Mugabe ratchets up the misery in Zimbabwe

Last week, the 2 million inhabitants of Harare, Zimbabwe, woke up to a new sign of societal collapse: No water flowed down the city pipes. President Robert Mugabe's men had run out of cash to pay for chemical disinfectants and to fuel the pumps.

Zimbabwe is in critical condition, thanks to the despotic greed of its aging dictator. This week in Harare and Bulawayo, the country's largest and once wealthy southern cities, there are massive shortages of gasoline and almost anything else purchased with foreign exchange. Locally produced cooking oil, sugar, corn flour, meat, and vegetables are also scarce. Gas stations are either shut or show long lines of hopeful drivers. Supermarkets display endless rows of toilet paper in the absence of edible goods.

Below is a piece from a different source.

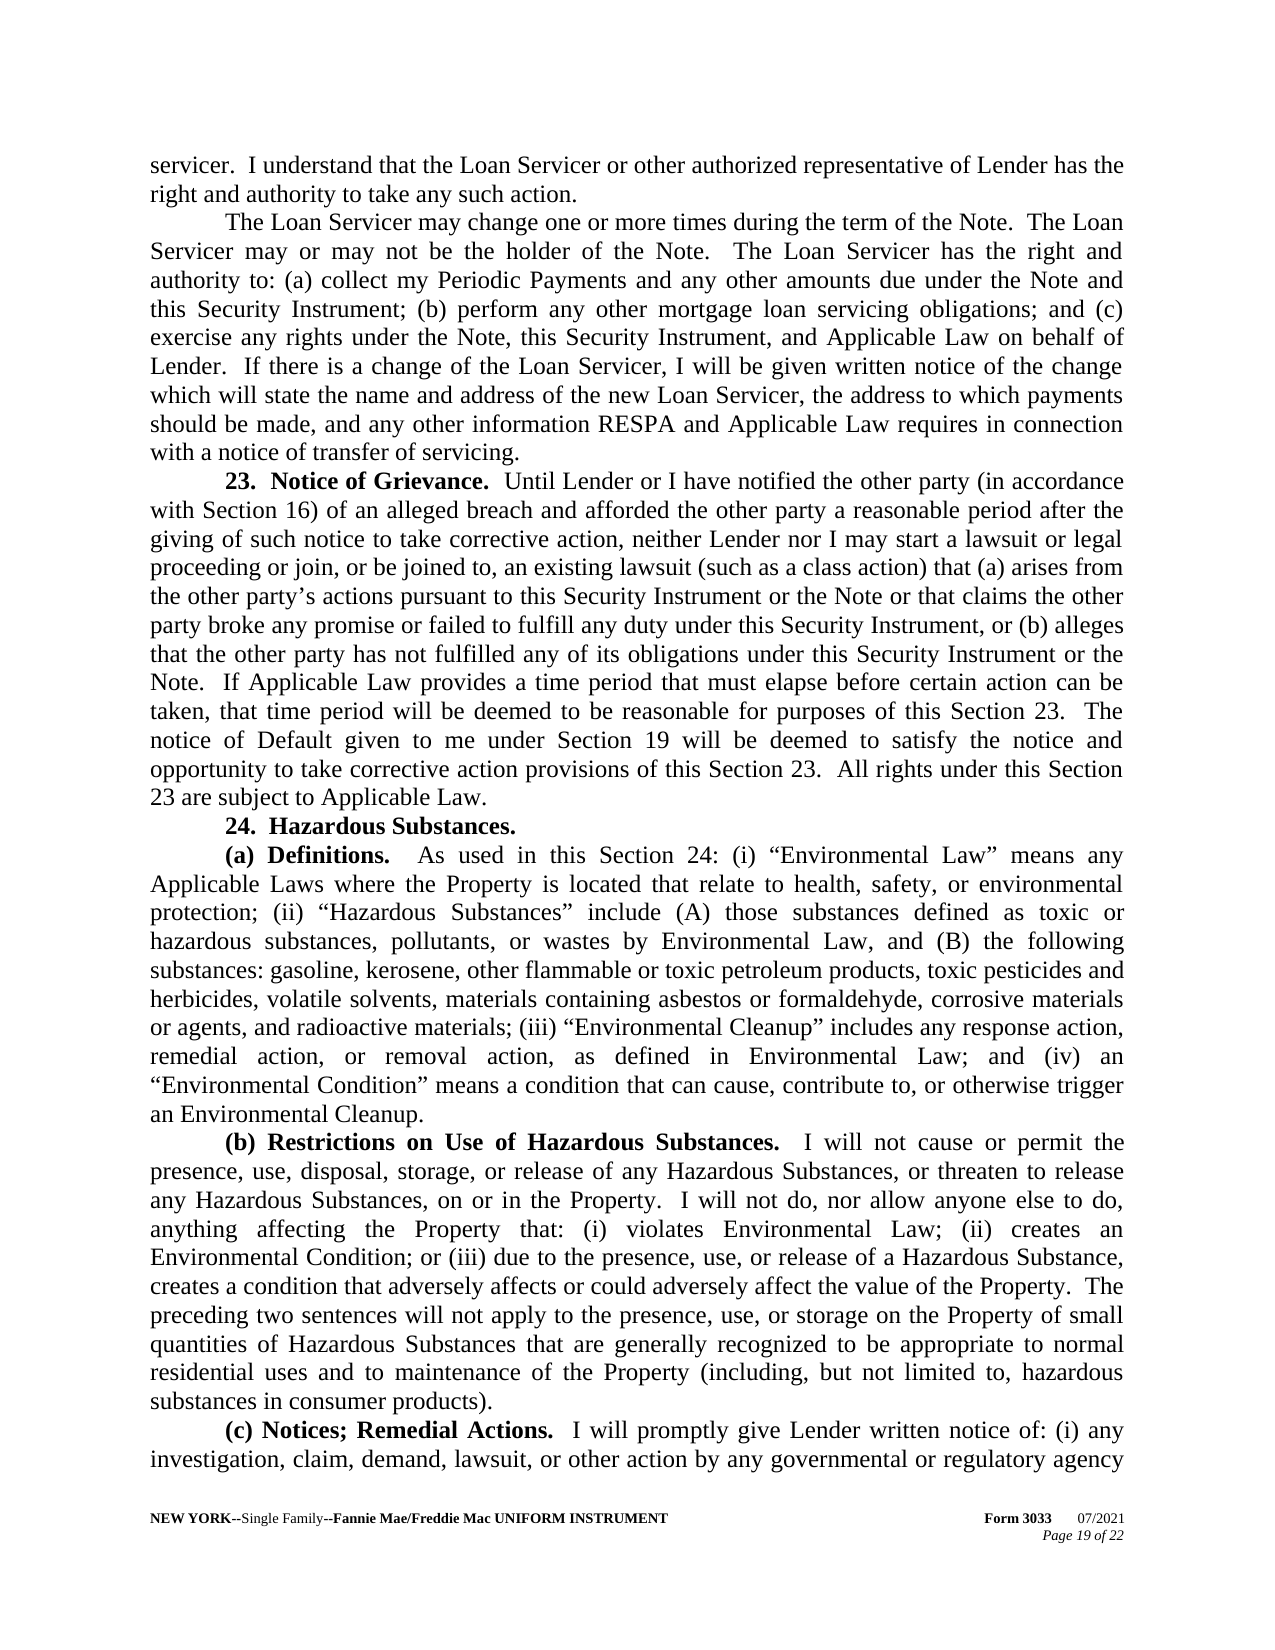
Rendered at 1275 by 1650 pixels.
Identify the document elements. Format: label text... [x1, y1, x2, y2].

"It is hot and the town is strewn with bad-tempered queues of desperate people trying to go about their everyday business," says an e-mail from a frustrated Harare resident.

In the countryside, the prospect of starvation is real - 6 million or 7 million people are at risk, primarily because Mr. Mugabe's ruling Zimbabwe African National Union-Patriot Front (ZANU-PF) systematically denies even donated food to peasants or town dwellers who live in areas that voted against him.

Yet, because of massive media restrictions, very little of what is going on in Zimbabwe is being reported. Foreign correspondents are rare, local reporters are harassed and jailed, and newspapers bombed. The tragedy of Zimbabwe must be pieced together from reliable e-mail messages and telephone calls and close examination of the national budget and conditions on the street.

Zimbabwe has always fed itself and exported corn and wheat to its neighbors. But the government's invasion of commercial farms reduced productivity by 70 percent. Shortages of rainfall in some areas compounded the problem. The government exported stockpiled corn from previous years, and then confiscated private caches of grain, which it sold to the party faithful.

In three years, Zimbabwe's GDP per capita has fallen by 30 percent. Government budget deficits are the highest in the world, over 20 percent of GDP. Zimbabwe's annual per capita GDP has fallen from well over $600 per person in 1998 to $300 this year. Inflation, running at 38 percent last year, is now a punishing 200 percent. One US dollar, six months ago capable of buying 150 Zimbabwe dollars, can now purchase 2,000 Zimbabwe dollars on the black market. About 60 percent of adult Zimbabweans have no jobs and no prospects now that commercial farming has been shut down and mining and manufacturing are slumping.

Mugabe pays for his personal and family corruption, for party patronage and goods for the party faithful, for the farm invasions, and for his brutal security forces by siphoning foreign exchange earnings from tobacco exports, banks and insurance companies, and anything else that can be grabbed in the ramshackle, bankrupt society that Zimbabwe has become.

The only real savior has been Libya, which supplied desperately needed petroleum and cash in exchange for valuable farmland. But Libyan patience has now run out. Zimbabwe can no longer even pretend to pay for fuel and other imports; hence the dry pipes in Harare.

Mugabe last week threatened more Pol Pot-like attacks on the economic pillars of his country, and on his beleaguered opponents. More misery is on the way. A change for the better will come about only if his patronage dries up and his party deserts him, the hungry rise up, the army switches sides, he dies or is incapacitated, or - improbably - Washington, London, and Pretoria intervene to free the Zimbabwean people from their own Nebuchadnezzar.

Robert I. Rotberg is director of Harvard University's Program on Intrastate Conflict at the Kennedy School and president of the World Peace Foundation.